### Fragmento seleccionado:
☆ ☆ ☆

De todo se han apoderado para cumplir con sus objetivos, que siguen siendo los de venganza a una guerrilla que ya se desmovilizó y abandonó las armas. Que siguen siendo los de garantizar beneficios para ellos, los de generar zozobra y miedo para seguir gobernando. Esos objetivos de este Gobierno, auspiciado y dirigido no por quien debiera manejarlo sino por ese diosito insignificante pero eficaz y efectivo en lavar cerebros, son ni más ni menos los que tienen descontento al ciudadano de a pie.
Y ese ciudadano caminante es el que tiene todo el derecho a protestar, a pronunciarse a movilizarse, pero siempre con las armas de la paz, que son el diálogo y la concertación, y jamás con las que pretenden tumbar gobiernos o generar ese caos que critican.

☆ ☆ ☆

### Instrucciones:
Transcribe del fragmento seleccionado el texto comprendido entre "De todo se han" y "caos que critican.", ambos incluidos.

☆ ☆ ☆

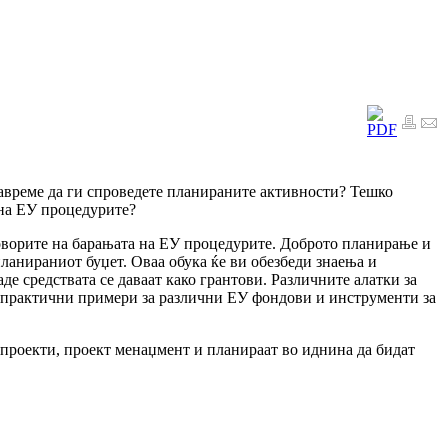
навреме да ги спроведете планираните активности? Тешко
 на ЕУ процедурите?
оворите на барањата на ЕУ процедурите. Доброто планирање и
ланираниот буџет. Оваа обука ќе ви обезбеди знаења и
 средствата се даваат како грантови. Различните алатки за
у практични примери за различни ЕУ фондови и инструменти за
а проекти, проект менаџмент и планираат во иднина да бидат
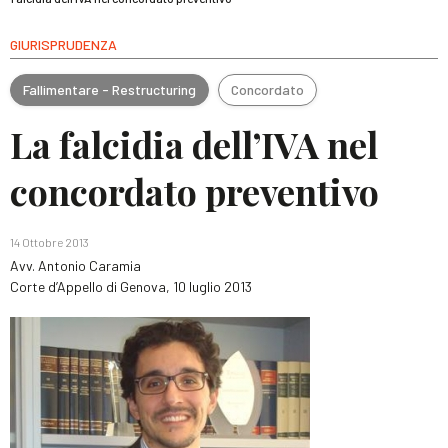
GIURISPRUDENZA
Fallimentare - Restructuring
Concordato
La falcidia dell’IVA nel
concordato preventivo
14 Ottobre 2013
Avv. Antonio Caramia
Corte d’Appello di Genova, 10 luglio 2013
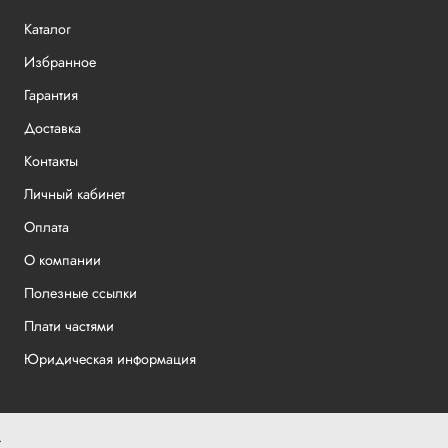
Каталог
Избранное
Гарантия
Доставка
Контакты
Личный кабинет
Оплата
О компании
Полезные ссылки
Плати частями
Юридическая информация
.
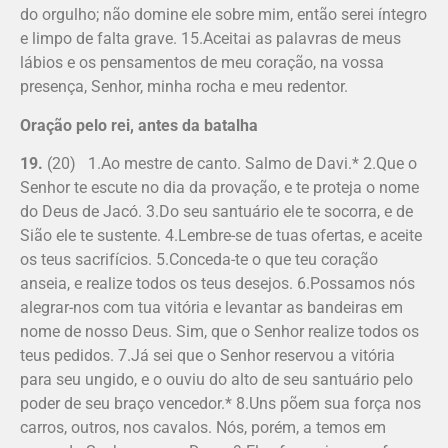
do orgulho; não domine ele sobre mim, então serei íntegro
e limpo de falta grave. 15.Aceitai as palavras de meus
lábios e os pensamentos de meu coração, na vossa
presença, Senhor, minha rocha e meu redentor.
Oração pelo rei, antes da batalha
19.
(20) 1.Ao mestre de canto. Salmo de Davi.* 2.Que o
Senhor te escute no dia da provação, e te proteja o nome
do Deus de Jacó. 3.Do seu santuário ele te socorra, e de
Sião ele te sustente. 4.Lembre-se de tuas ofertas, e aceite
os teus sacrifícios. 5.Conceda-te o que teu coração
anseia, e realize todos os teus desejos. 6.Possamos nós
alegrar-nos com tua vitória e levantar as bandeiras em
nome de nosso Deus. Sim, que o Senhor realize todos os
teus pedidos. 7.Já sei que o Senhor reservou a vitória
para seu ungido, e o ouviu do alto de seu santuário pelo
poder de seu braço vencedor.* 8.Uns põem sua força nos
carros, outros, nos cavalos. Nós, porém, a temos em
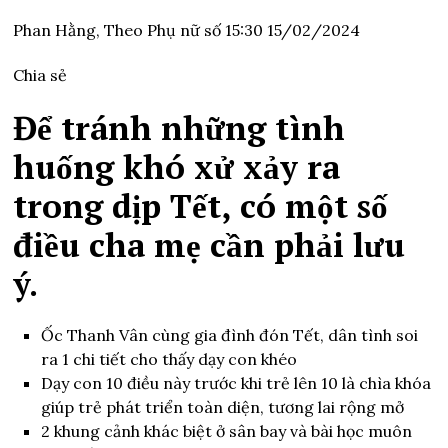
Phan Hằng,
Theo Phụ nữ số
15:30 15/02/2024
Chia sẻ
Để tránh những tình
huống khó xử xảy ra
trong dịp Tết, có một số
điều cha mẹ cần phải lưu
ý.
Ốc Thanh Vân cùng gia đình đón Tết, dân tình soi
ra 1 chi tiết cho thấy dạy con khéo
Dạy con 10 điều này trước khi trẻ lên 10 là chìa khóa
giúp trẻ phát triển toàn diện, tương lai rộng mở
2 khung cảnh khác biệt ở sân bay và bài học muôn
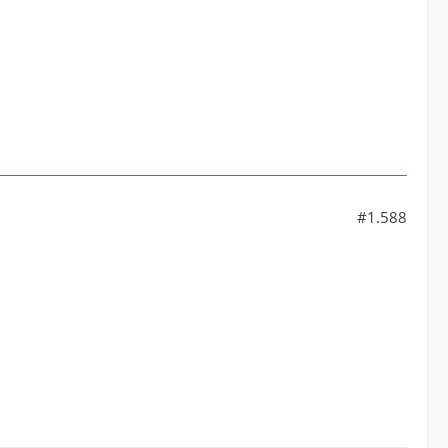
#1.588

☆ ☆ ☆

### Resultado del ejercicio:
De todo se han apoderado para cumplir con sus objetivos, que siguen siendo los de venganza a una guerrilla que ya se desmovilizó y abandonó las armas. Que siguen siendo los de garantizar beneficios para ellos, los de generar zozobra y miedo para seguir gobernando. Esos objetivos de este Gobierno, auspiciado y dirigido no por quien debiera manejarlo sino por ese diosito insignificante pero eficaz y efectivo en lavar cerebros, son ni más ni menos los que tienen descontento al ciudadano de a pie.
Y ese ciudadano caminante es el que tiene todo el derecho a protestar, a pronunciarse a movilizarse, pero siempre con las armas de la paz, que son el diálogo y la concertación, y jamás con las que pretenden tumbar gobiernos o generar ese caos que critican.